IL-4-activated C/EBP beta is involved in alveolar macrophage polarization towards the M2 phenotype during pulmonary fibrosis induced by single-walled carbon nanotubes

Given the rapid development in the field of nanotechnology, the potential toxicity of carbon nanotubes (CNTs) in humans has received much attention in recent years. However, the exact mechanisms are still not clear. The current study aimed to investigate the role of alveolar macrophage (AM) polarization during pulmonary fibrosis induced by CNTs, as well as the underlying molecular mechanism of SWCNT-induced pulmonary fibrosis. In vivo, C57BL/6J mice were intratracheally instilled with single-walled CNTs (SWCNTs), short-type multi-walled CNTs (s-MWCNTs) and long-type multi-walled CNTs (l-MWCNTs). Then, AM polarization and pulmonary inflammation and fibrosis were evaluated on days 3, 7 and 28. The results showed that CNTs promoted AM polarization towards the M1 phenotype and pulmonary inflammation during the early stage, while AMs were polarized towards the M2 phenotype, which was accompanied by pulmonary fibrosis during the late stage. Notably, SWCNTs have the strongest capacity to induce M2-type AM polarization and pulmonary fibrosis among the three types of CNTs. Mechanistically, the interleukin-4 (IL-4) levels in bronchoalveolar lavage fluid were upregulated in SWCNT-exposed mice, and C/EBP beta was the most markedly upregulated gene among 15 polarization-related genes in AMs from SWCNT-exposed mice.
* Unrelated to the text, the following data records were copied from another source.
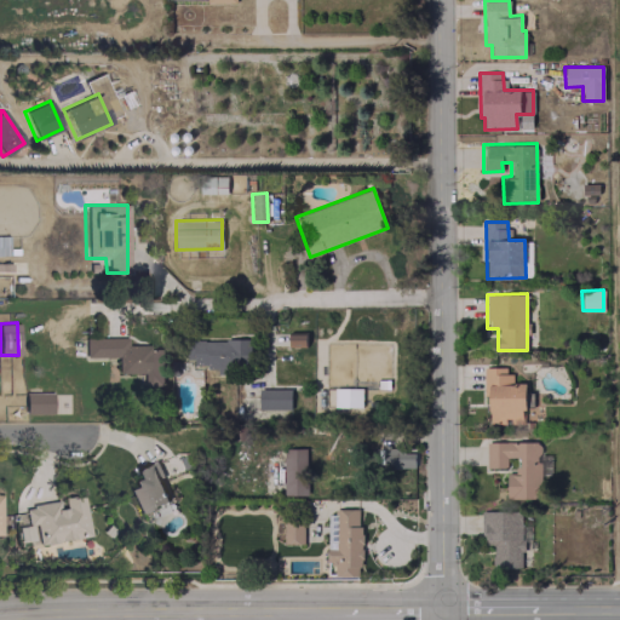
[(305,331),(288,332),(290,346),(305,345),(305,331)]
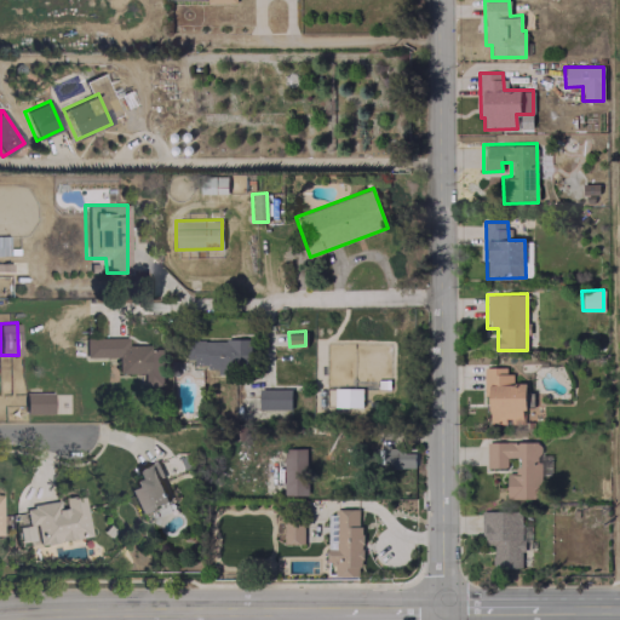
[(82,356),(115,357),(115,373),(141,373),(141,385),(159,385),(160,346),(125,346),(125,338),(82,337),(82,356)]
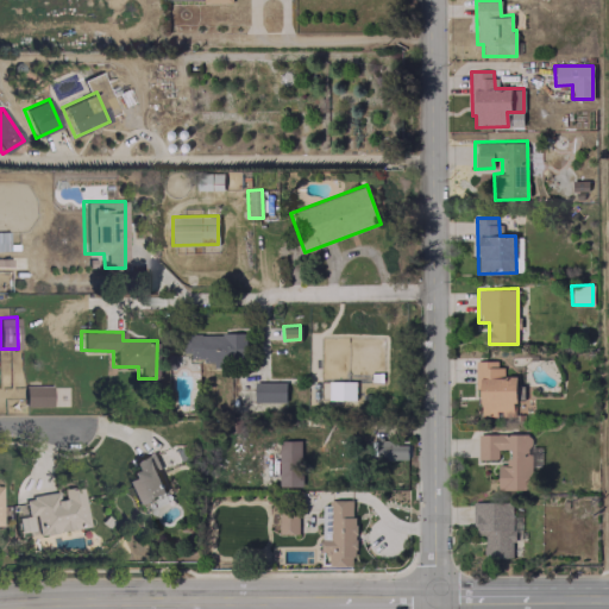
[(246,333),(183,333),(183,360),(245,362),(246,333)]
Abolishing IL-4 with an IL-4 neutralizing antibody (IL-4 NA) inhibited C/EBP beta upregulation and AM polarization towards the M2 phenotype and ameliorated SWCNT-induced pulmonary fibrosis. In vitro, knockdown of C/EBP beta using C/EBP beta siRNA reduced SWCNT-induced M2 AM polarization and ameliorated epithelial-mesenchymal transition and myofibroblast activation that were two critical stages during the development of fibrosis. In summary, we identified that IL-4-activated C/EBP beta participated in SWCNT-mediated M2 AM polarization and subsequent pulmonary fibrosis. Our findings provide new evidence for understanding the mechanism of CNT-induced pulmonary fibrosis, and IL-4 may be useful as a diagnostic biomarker and therapeutic target for nanoparticle-induced fibrogenesis.